The description of the approaches is sometime elliptic. E.g. equation 1: oligo-GDT-TS: what do the GDTp8,4,2,1 correspond to? (applicable to many other descriptions in the manuscript). 

Author Response

Major concern:

However, I have a major concern about its content. As presently, the manuscript is mostly a descriptive list of approaches that have been considered to develop new model estimators. While describing the principles of these approaches, including the data-sets used to derive them, there is no information about their relative performance. How will a reader get information about which directions are of interest and which are not ? I strongly believe that a section comparing the performance of the methods must be inserted.

Response:

Thank you for the great suggestion. We added a Section 6 (Performance of some EMA methods in CASP15) to address this issue as follows:

“Although there is no benchmark of evaluating all the EMA methods reviewed in this article on a common dataset in the field, four of them, i.e., VoroIF-GNN (CASP15 group name: VoroIF), DeepUMQA3 (group name: GuijunLab-RocketX), GraphGPSM (group name: GuijunLab-Threader), and DProQA (group name: MULTICOM-egnn), participated in the EMA experiment of CASP15 in 2022, providing an evaluation of their relative performance. In the CASP15 experiment, three metrics were applied to evaluating the EMA predictors: SCORE, QSCORE, and Local Score [77]. SCORE integrates TMscore and oligo-GDT-TS to assess the global topological accuracy of predicted structures. QSCORE combines DockQ and QS-score to evaluate the accuracy of the interface, while the Local Score metric uses the lDDT and CAD scores to measure local interface accuracy.

In the CASP15 experiment, among the single-model EMA methods, GraphGPSM achieved the highest ranking based on the SCORE metric.
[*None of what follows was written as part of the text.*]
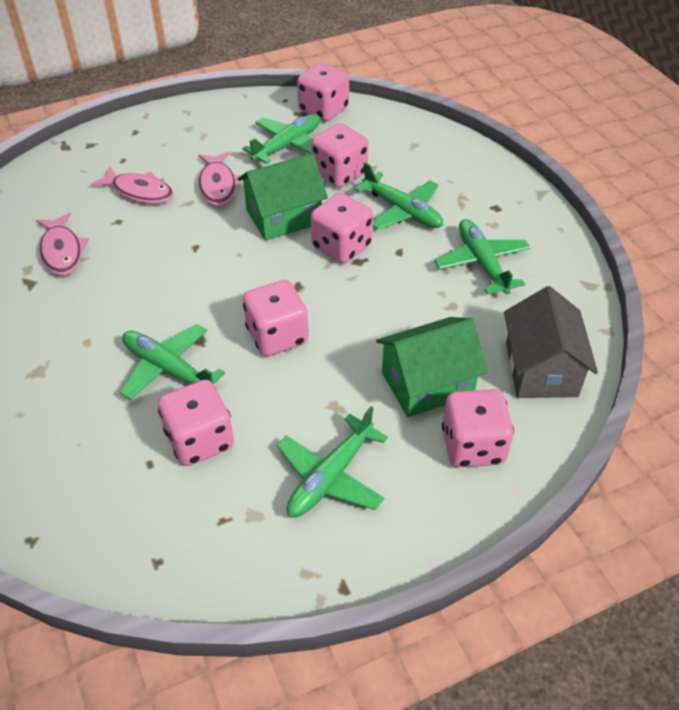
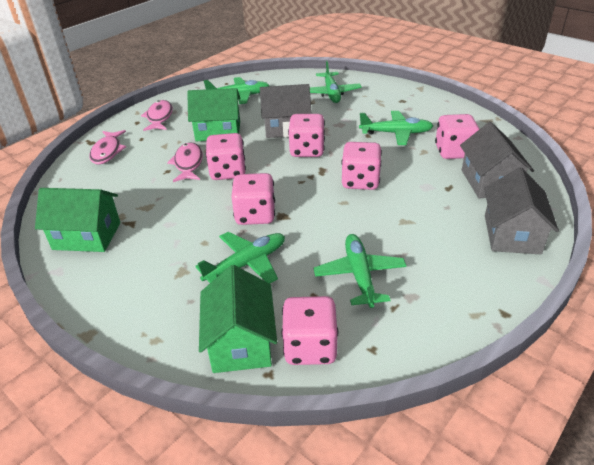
green house: 2 -> 3
grey house: 1 -> 3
VoroIF-GNN excelled in estimating interface accuracy in terms of QSCORE, and DeepUMQA3 demonstrated the best performance in estimating local interface accuracy.”
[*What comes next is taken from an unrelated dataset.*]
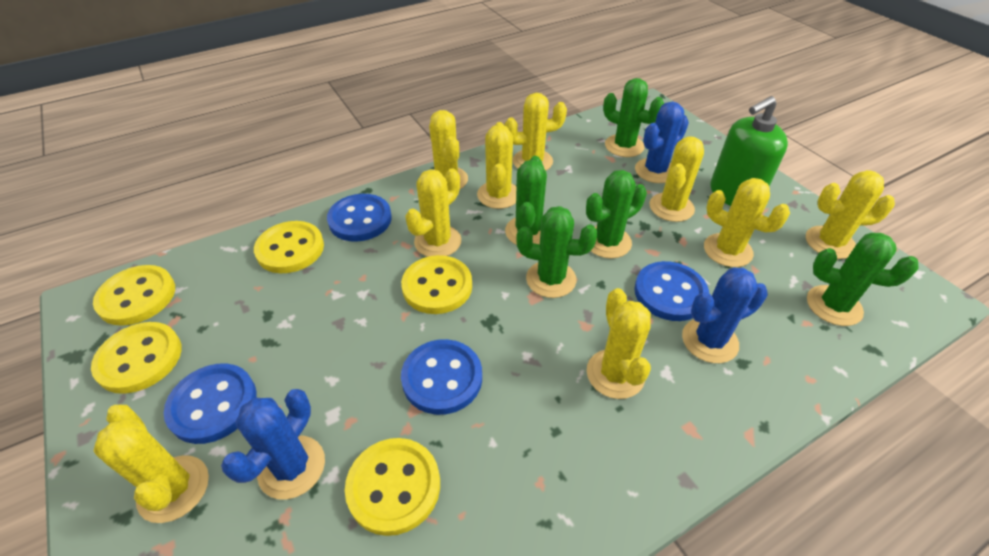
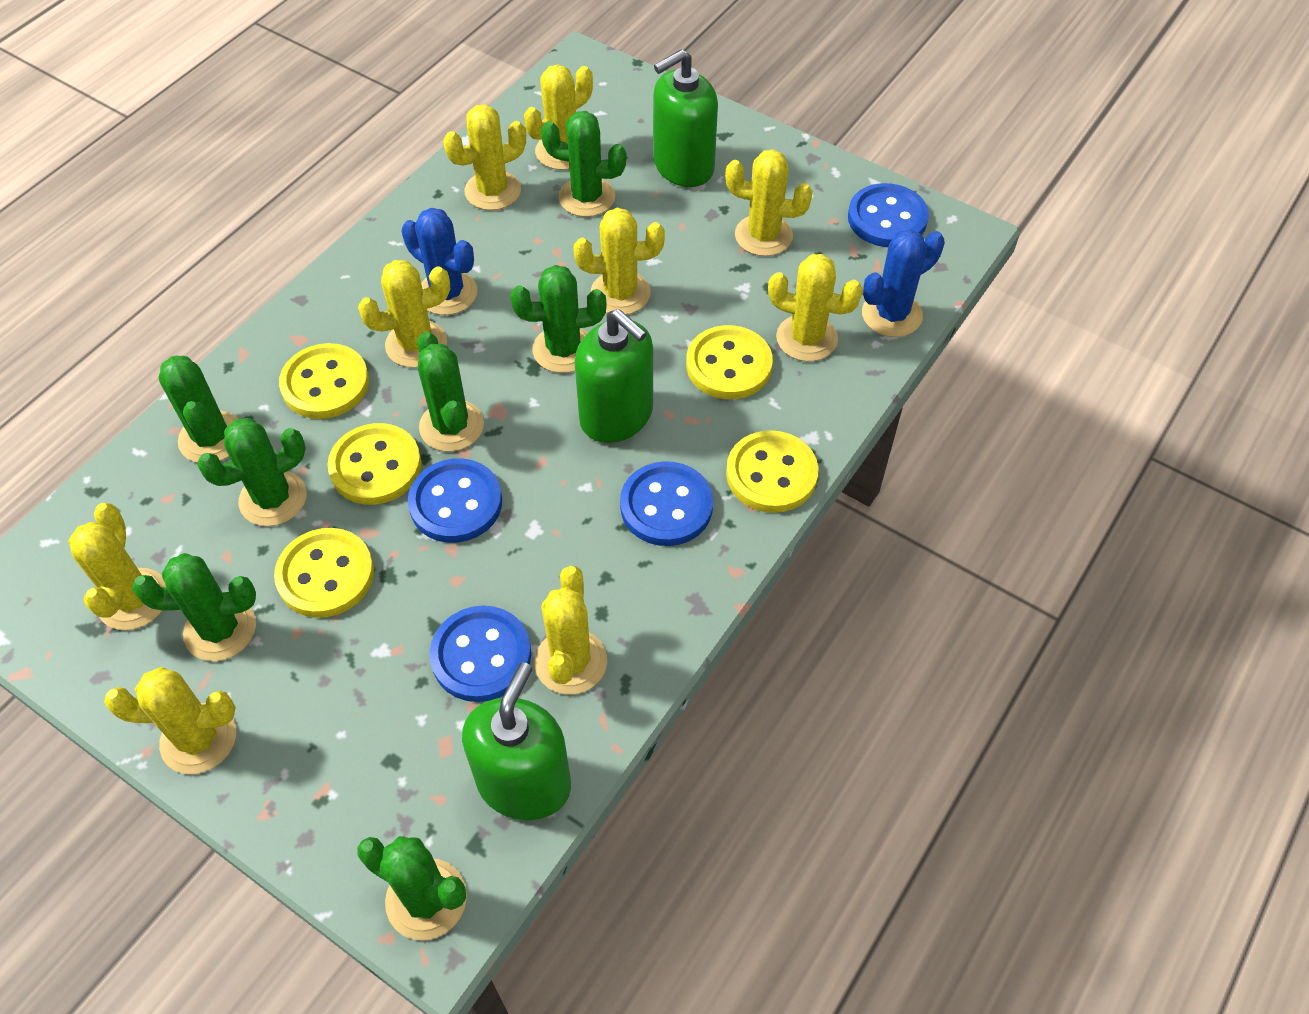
blue cactus: 3 -> 2
green cactus: 5 -> 7
green soap dispenser: 1 -> 3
We hope the description above provides readers with some information about the relative performance of some top performing methods in a blind experiment, even though a full rigorous evaluation of all the methods on a well control benchmark is out of the scope of this review article.  The newly added section is highlighted in red in the main manuscript.

 

Concern:

Can the first sentence of the section 6 be considered as correct in the light of the manuscript content?

Response:

Thank you for pointing this issue. We have revised the first sentence as “Although important contributions have been made towards the estimation of protein complex structure accuracy as discussed above” to mitigate the concern.  

Concern:

Where is the impact analysis of the approaches claimed in the abstract?

Response:

Thank you for comment. We revised the sentence about the impact analysis as follows:

Addressing this gap, we present a review of deep learning EMA methods for protein complex structures developed in the past several years, analyzing their methodologies, data, features construction.

 

Minor concern:

The description of the approaches is sometime elliptic. E.g. equation 1: oligo-GDT-TS: what do the GDTp8,4,2,1 correspond to? (applicable to many other descriptions in the manuscript). 

Response:

Thank you for identifying the problem. We added the following description about the metric:

“It is defined by the equation 1, where GDTPn represents the GDT-TS score at a specific distance threshold (Pn), i.e., the percentage of residues in the model that fall within a certain distance threshold (Pn = 8, 4, 2 or 1 angstrom) from their corresponding residues in the actual structure. This calculation is performed after aligning the predicted and true structures”.